I lead the Multimodal AI team at Qualcomm AI Research, advancing the next generation of on-device AI systems. Previously, I was a Professor and ARC DECRA Fellow at Monash University. My research spans computer vision, generative AI, and multimodal learning, with contributions that bridge fundamental research and real-world applications.
PhD in Computer Science, 2015
The University of Western Austraia
Masters in Space Science, 2011
Luleå Tekniska Universitet
BSc in Engineering, 2009
National University of Sciences & Technology
We propose Restormer, an efficient Transformer architecture for high-resolution image restoration that captures long-range pixel interactions while remaining computationally tractable. Our model achieves state-of-the-art results across multiple restoration tasks including deraining, motion deblurring, defocus deblurring, and image denoising.
We address domain generalized semantic segmentation through Semantic-Aware Normalization (SAN) and Semantic-Aware Whitening (SAW) modules. Our framework promotes both intra-category compactness and inter-category separability, achieving significant improvements over state-of-the-art methods on widely-used datasets including GTAV, SYNTHIA, and Cityscapes.
We systematically study the robustness properties of Vision Transformers, revealing their remarkable resilience to occlusions, perturbations, and domain shifts. ViTs demonstrate significantly less texture bias than CNNs, achieve human-level shape recognition capabilities, and enable accurate semantic segmentation without pixel-level supervision through flexible self-attention mechanisms.
A comprehensive survey of transformer models in computer vision, covering fundamental concepts of self-attention and self-supervision. We review extensive applications across recognition, generative modeling, multi-modal tasks, video processing, low-level vision, and 3D analysis, providing insights into architectural designs and future research directions.
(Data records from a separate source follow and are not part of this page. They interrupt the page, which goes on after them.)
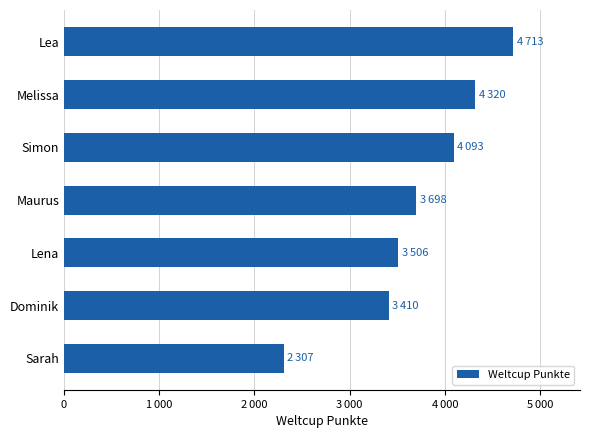

Does the chart contain any negative values?

No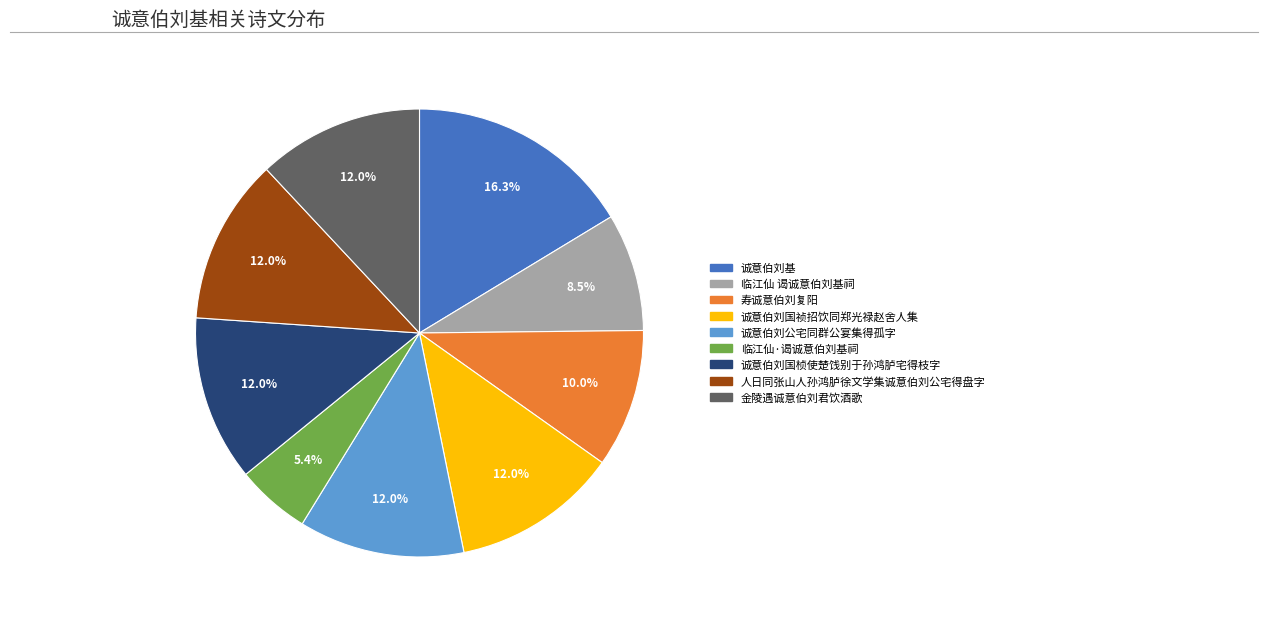

To the nearest percent, what is the difference between the 诚意伯刘基 and 临江仙 谒诚意伯刘基祠 slice percentages?

8%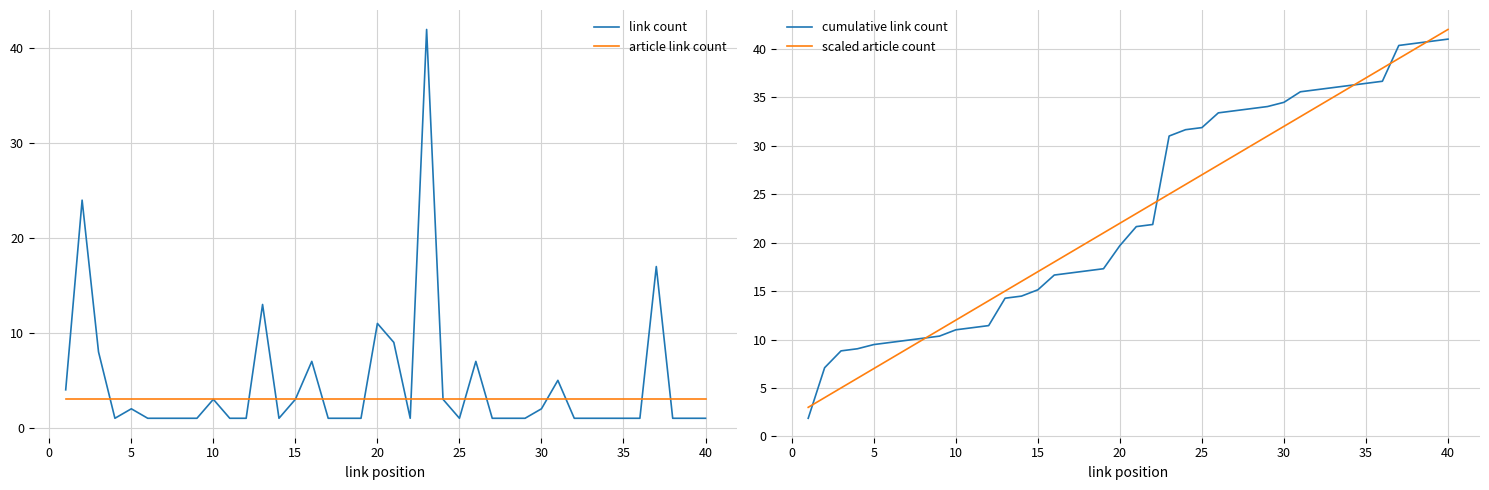

Which series has the largest total across all categories?

cumulative link count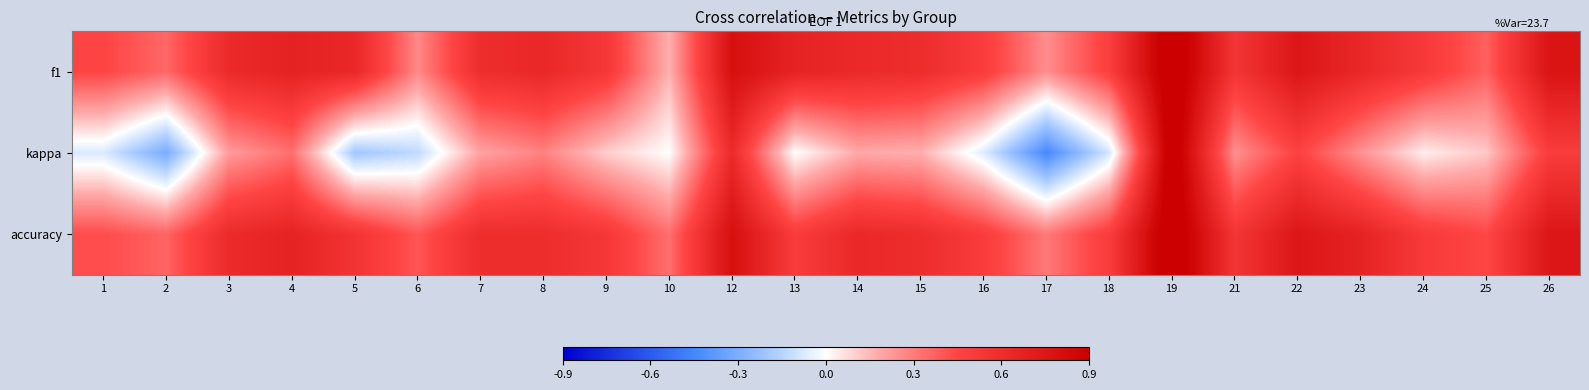

Between 9 and 21, which series saw the biggest shift?

kappa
We present MIRNet, a novel architecture that maintains spatially-precise high-resolution representations while receiving strong contextual information from low-resolution streams. Our multi-scale residual blocks with parallel convolution streams, information exchange, and attention mechanisms achieve state-of-the-art results on image denoising, super-resolution, and enhancement tasks.
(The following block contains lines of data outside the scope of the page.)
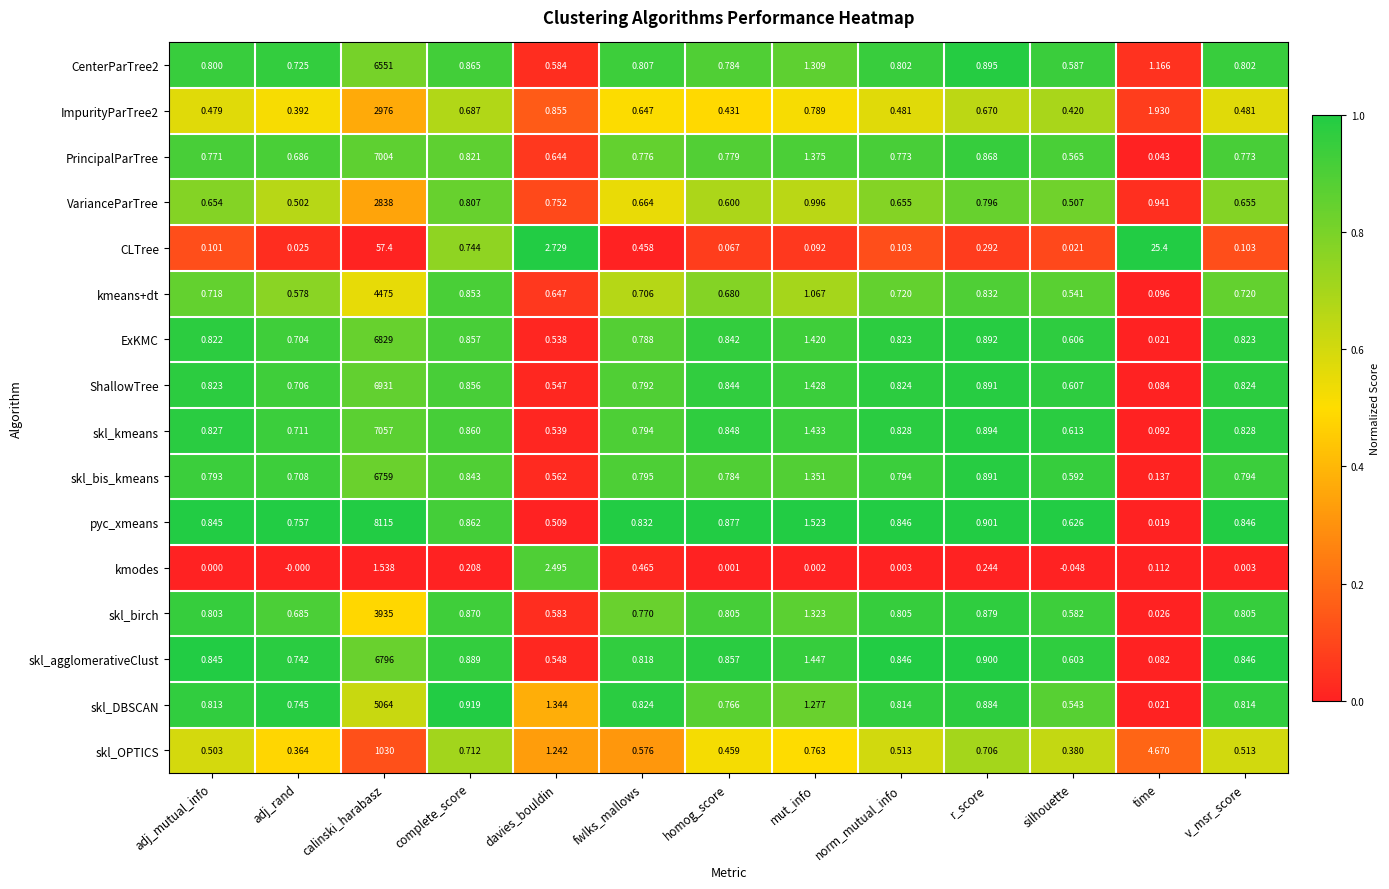

Where is VarianceParTree nearest to the value 1419?

mut_info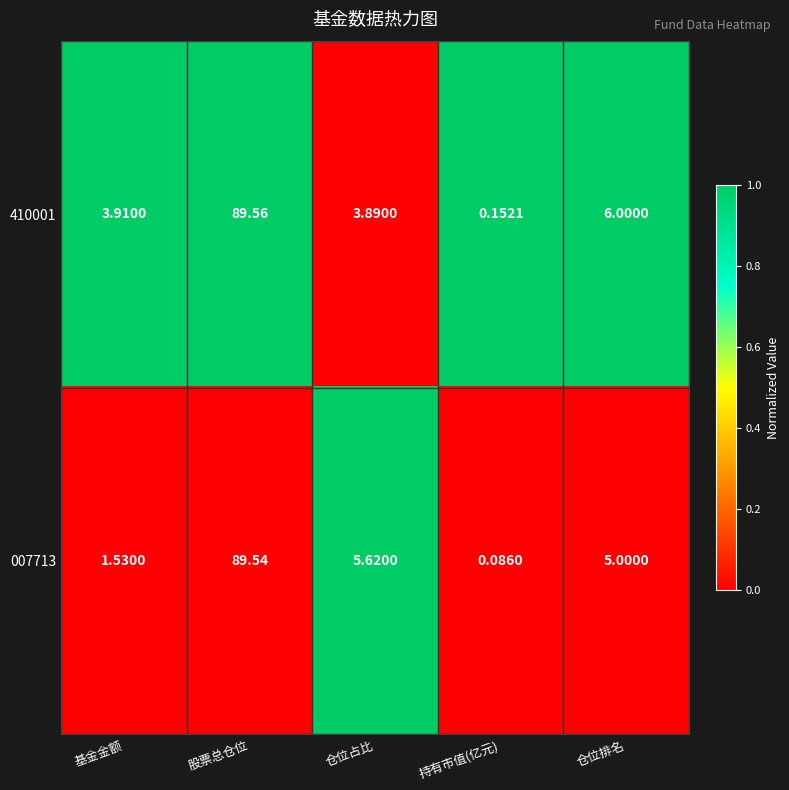

Where does the 007713 series first go above 5?

股票总仓位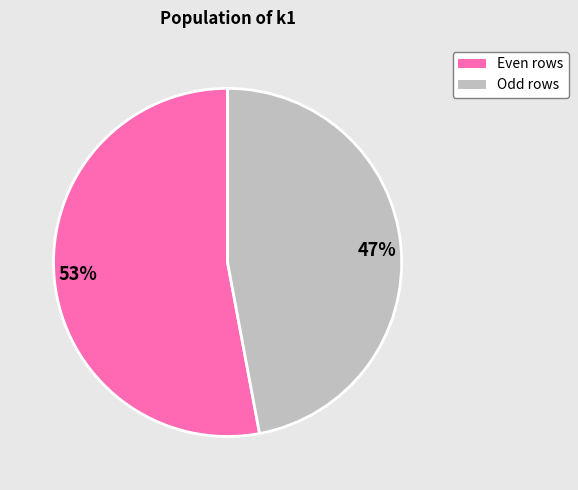

Combined, do 47% and 53% account for over 50%?

Yes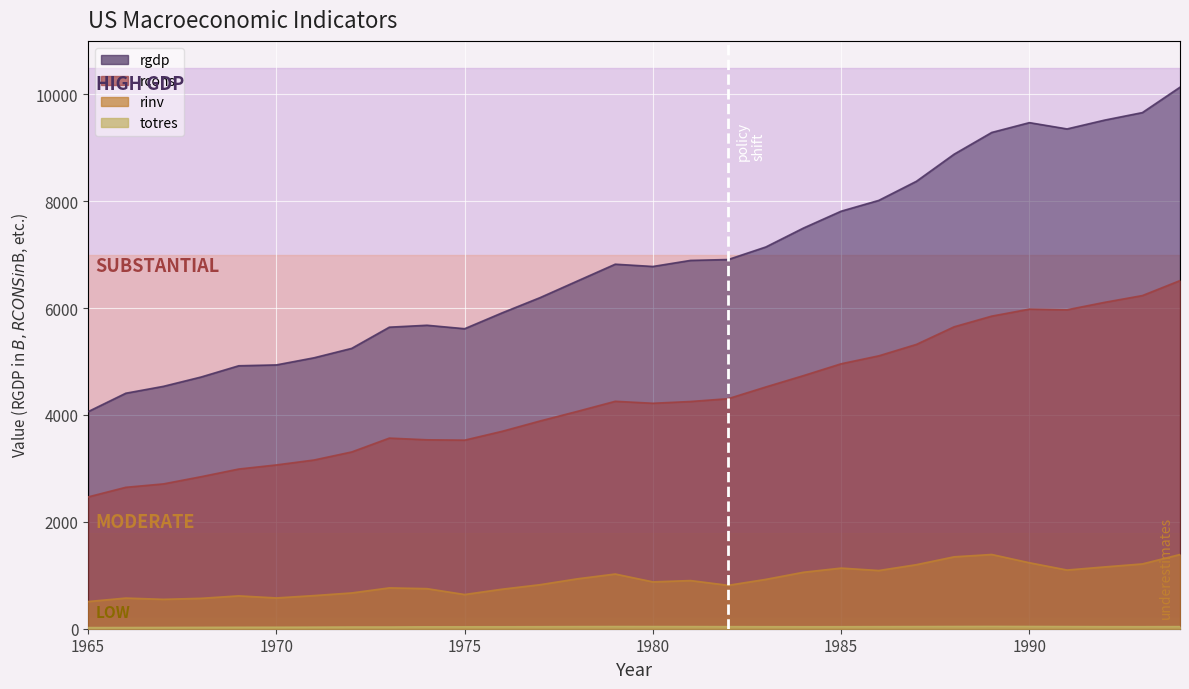

How many data points in rinv_line are above 901?

15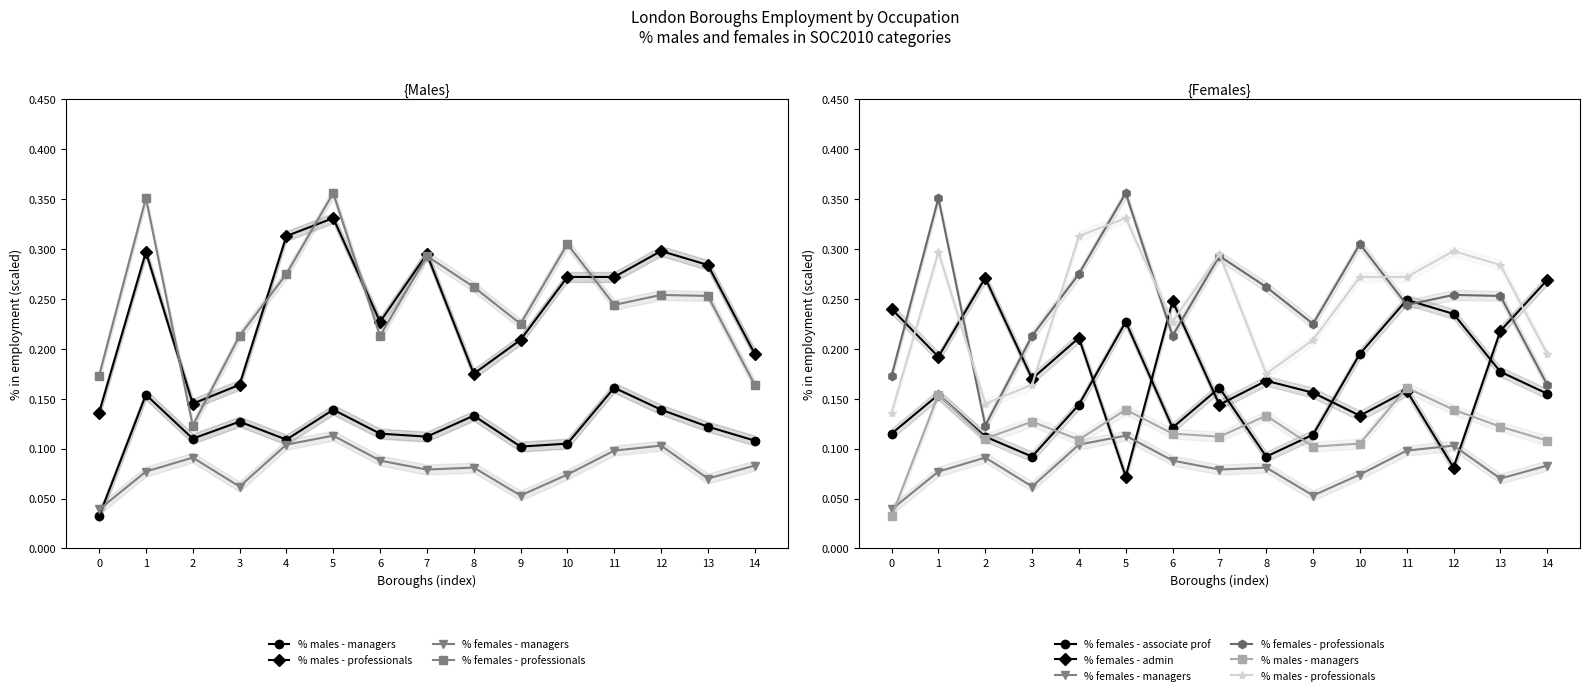

True or false: % females - professionals has more than 2 points higher than both neighbors.

True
We propose a self-supervised adversarial training mechanism in the input space that provides generalizable defense against adversarial attacks. Our plug-and-play approach significantly improves robustness across classification, segmentation, and detection tasks, reducing attack success rates from 82.6% to 31.9%.
We present CycleISP, a framework that models camera imaging pipelines in forward and reverse directions to generate realistic synthetic training data for image denoising. Our approach achieves state-of-the-art performance on real camera benchmarks with 5× fewer parameters than previous methods, and generalizes beyond denoising to tasks like color matching.
We propose RPS-Net, a random path selection algorithm for continual learning that progressively chooses optimal paths for new tasks while encouraging parameter sharing. Integrated with knowledge distillation and a dynamic plasticity controller, our approach surpasses state-of-the-art incremental learning performance while running in constant time.
We propose using deep image restoration networks as a defense against adversarial attacks by bringing off-manifold adversarial samples back onto the natural image manifold. Our approach simultaneously provides robustness, enhances image quality, and maintains performance on clean images without requiring model training, parameter optimization, or adversarial image detection.
We propose a cost-sensitive deep neural network that automatically learns robust feature representations for both majority and minority classes in imbalanced datasets. Our approach jointly optimizes class-dependent costs and network parameters, significantly outperforming baseline algorithms and data sampling techniques without altering the original data distribution.